_Task prompt_
Exactly as written, print each of the entries.

_Exercise materials_

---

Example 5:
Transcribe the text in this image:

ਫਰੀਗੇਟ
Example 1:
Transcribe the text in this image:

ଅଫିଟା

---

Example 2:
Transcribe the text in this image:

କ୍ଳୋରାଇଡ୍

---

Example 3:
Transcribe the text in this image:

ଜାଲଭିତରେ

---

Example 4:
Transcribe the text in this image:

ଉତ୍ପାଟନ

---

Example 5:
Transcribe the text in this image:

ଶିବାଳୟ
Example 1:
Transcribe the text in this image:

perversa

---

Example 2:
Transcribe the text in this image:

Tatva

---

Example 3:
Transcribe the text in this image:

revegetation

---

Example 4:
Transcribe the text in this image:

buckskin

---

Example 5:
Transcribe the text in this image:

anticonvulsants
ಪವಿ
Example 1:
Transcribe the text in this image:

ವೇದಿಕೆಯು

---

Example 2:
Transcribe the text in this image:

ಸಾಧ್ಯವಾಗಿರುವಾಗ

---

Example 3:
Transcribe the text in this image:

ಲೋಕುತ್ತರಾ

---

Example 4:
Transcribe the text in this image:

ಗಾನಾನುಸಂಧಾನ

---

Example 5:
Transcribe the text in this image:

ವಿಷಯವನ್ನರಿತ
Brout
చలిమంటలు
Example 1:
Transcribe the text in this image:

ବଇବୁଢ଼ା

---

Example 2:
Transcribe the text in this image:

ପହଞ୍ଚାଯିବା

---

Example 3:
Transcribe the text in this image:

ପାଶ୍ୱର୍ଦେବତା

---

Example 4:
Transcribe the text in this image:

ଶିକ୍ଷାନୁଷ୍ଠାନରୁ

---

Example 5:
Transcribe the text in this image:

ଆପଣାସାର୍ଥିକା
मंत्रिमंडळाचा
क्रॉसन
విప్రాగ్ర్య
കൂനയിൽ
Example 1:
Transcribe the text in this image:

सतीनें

_Result below_
---

Example 5:
Transcribe the text in this image:

ਫਰੀਗੇਟ
Example 1:
Transcribe the text in this image:

ଅଫିଟା

---

Example 2:
Transcribe the text in this image:

କ୍ଳୋରାଇଡ୍

---

Example 3:
Transcribe the text in this image:

ଜାଲଭିତରେ

---

Example 4:
Transcribe the text in this image:

ଉତ୍ପାଟନ

---

Example 5:
Transcribe the text in this image:

ଶିବାଳୟ
Example 1:
Transcribe the text in this image:

perversa

---

Example 2:
Transcribe the text in this image:

Tatva

---

Example 3:
Transcribe the text in this image:

revegetation

---

Example 4:
Transcribe the text in this image:

buckskin

---

Example 5:
Transcribe the text in this image:

anticonvulsants
ಪವಿ
Example 1:
Transcribe the text in this image:

ವೇದಿಕೆಯು

---

Example 2:
Transcribe the text in this image:

ಸಾಧ್ಯವಾಗಿರುವಾಗ

---

Example 3:
Transcribe the text in this image:

ಲೋಕುತ್ತರಾ

---

Example 4:
Transcribe the text in this image:

ಗಾನಾನುಸಂಧಾನ

---

Example 5:
Transcribe the text in this image:

ವಿಷಯವನ್ನರಿತ
Brout
చలిమంటలు
Example 1:
Transcribe the text in this image:

ବଇବୁଢ଼ା

---

Example 2:
Transcribe the text in this image:

ପହଞ୍ଚାଯିବା

---

Example 3:
Transcribe the text in this image:

ପାଶ୍ୱର୍ଦେବତା

---

Example 4:
Transcribe the text in this image:

ଶିକ୍ଷାନୁଷ୍ଠାନରୁ

---

Example 5:
Transcribe the text in this image:

ଆପଣାସାର୍ଥିକା
मंत्रिमंडळाचा
क्रॉसन
విప్రాగ్ర్య
കൂനയിൽ
Example 1:
Transcribe the text in this image:

सतीनें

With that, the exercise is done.